### PROVIDED DATA
*** Begin section ***
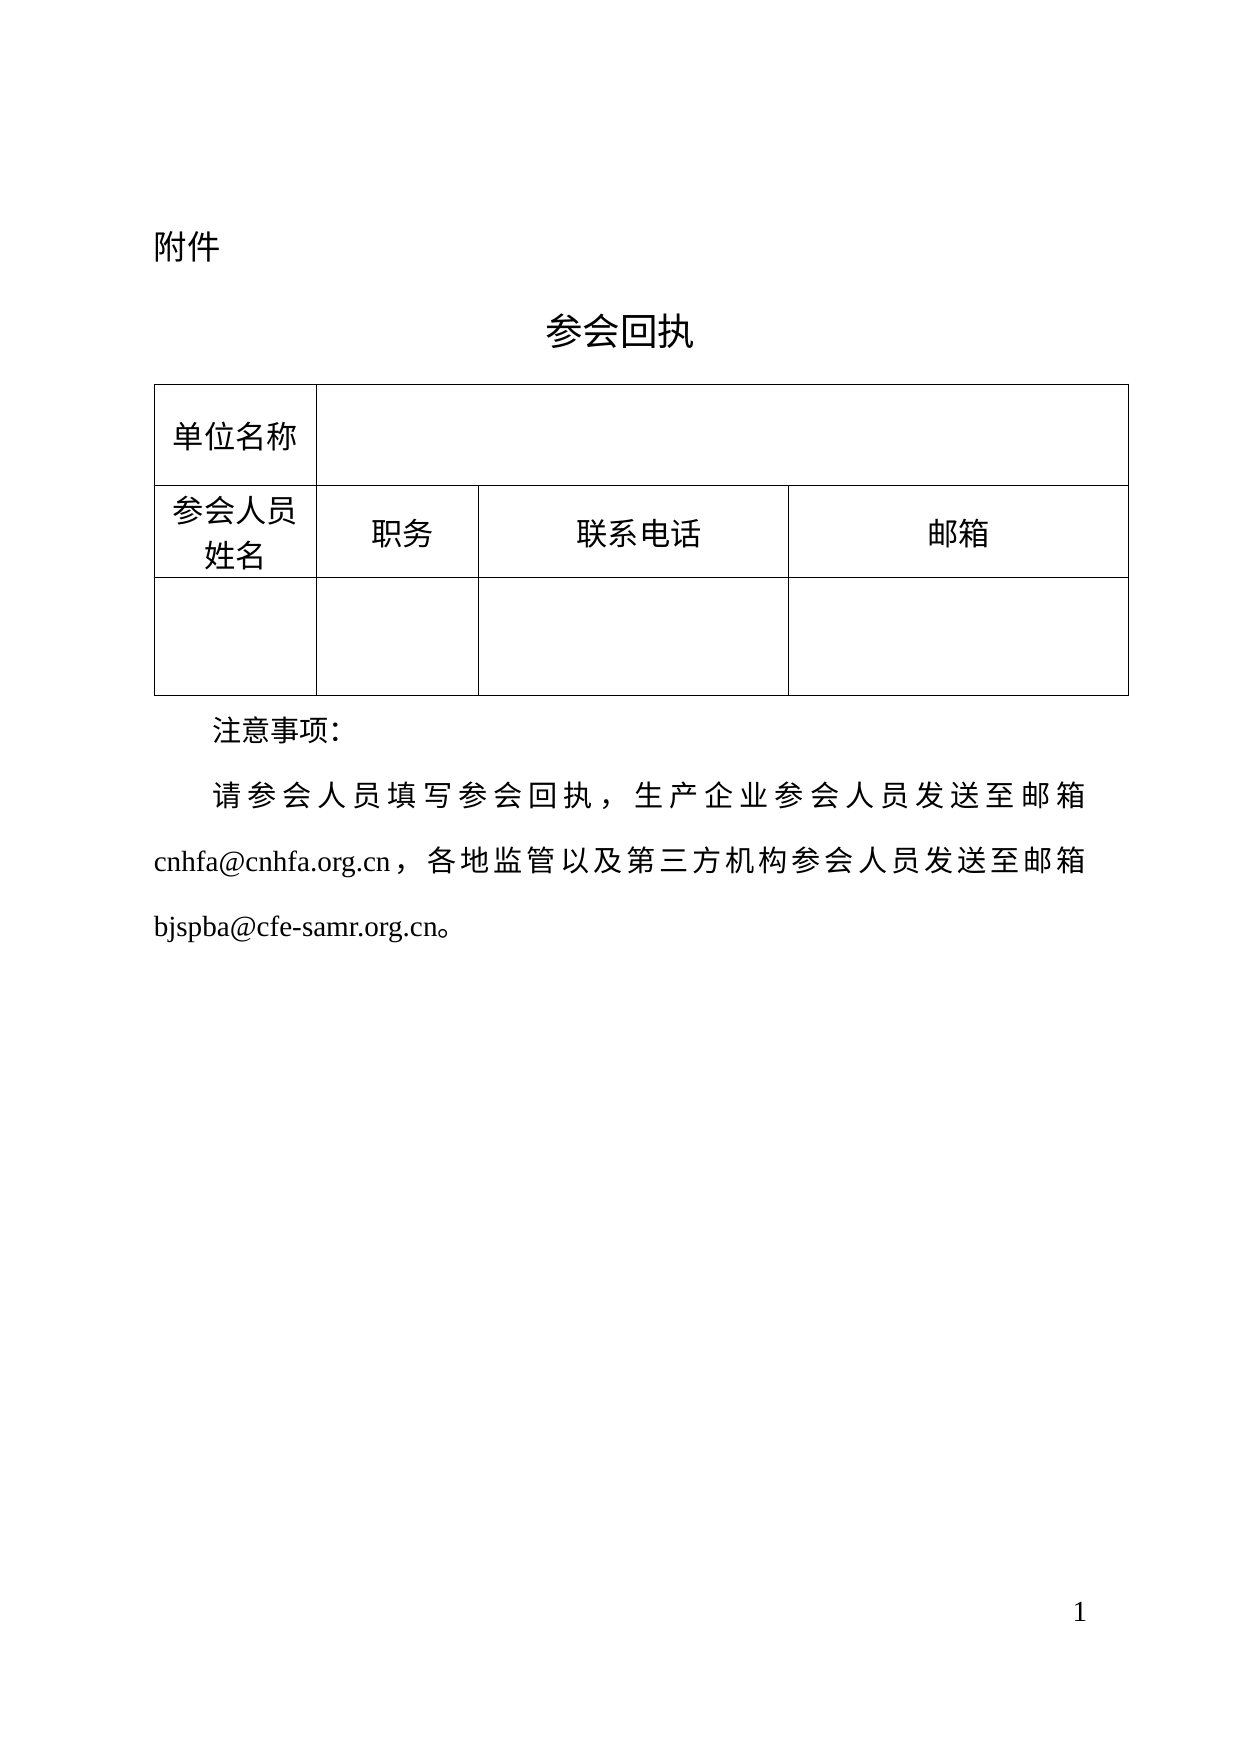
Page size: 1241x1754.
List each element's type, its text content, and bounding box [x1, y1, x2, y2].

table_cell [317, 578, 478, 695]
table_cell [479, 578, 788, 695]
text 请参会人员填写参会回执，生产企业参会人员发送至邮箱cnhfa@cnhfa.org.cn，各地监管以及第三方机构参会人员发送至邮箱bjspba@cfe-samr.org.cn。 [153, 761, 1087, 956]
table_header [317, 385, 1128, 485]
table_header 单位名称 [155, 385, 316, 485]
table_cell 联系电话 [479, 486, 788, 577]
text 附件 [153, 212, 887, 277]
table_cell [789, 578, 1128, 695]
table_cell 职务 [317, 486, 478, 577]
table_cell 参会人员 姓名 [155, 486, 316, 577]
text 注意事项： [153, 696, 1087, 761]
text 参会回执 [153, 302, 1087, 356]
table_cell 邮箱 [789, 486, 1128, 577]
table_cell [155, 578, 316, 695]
*** End section ***
### ABOUT THIS TASK
The data must be reproduced exactly, and no picture may appear in the copy.

### TASK SOLUTION
Page size: 1241x1754.
List each element's type, its text content, and bounding box [x1, y1, x2, y2].

table_cell [317, 578, 478, 695]
table_cell [479, 578, 788, 695]
text 请参会人员填写参会回执，生产企业参会人员发送至邮箱cnhfa@cnhfa.org.cn，各地监管以及第三方机构参会人员发送至邮箱bjspba@cfe-samr.org.cn。 [153, 761, 1087, 956]
table_header [317, 385, 1128, 485]
table_header 单位名称 [155, 385, 316, 485]
table_cell 联系电话 [479, 486, 788, 577]
text 附件 [153, 212, 887, 277]
table_cell [789, 578, 1128, 695]
table_cell 职务 [317, 486, 478, 577]
table_cell 参会人员 姓名 [155, 486, 316, 577]
text 注意事项： [153, 696, 1087, 761]
text 参会回执 [153, 302, 1087, 356]
table_cell 邮箱 [789, 486, 1128, 577]
table_cell [155, 578, 316, 695]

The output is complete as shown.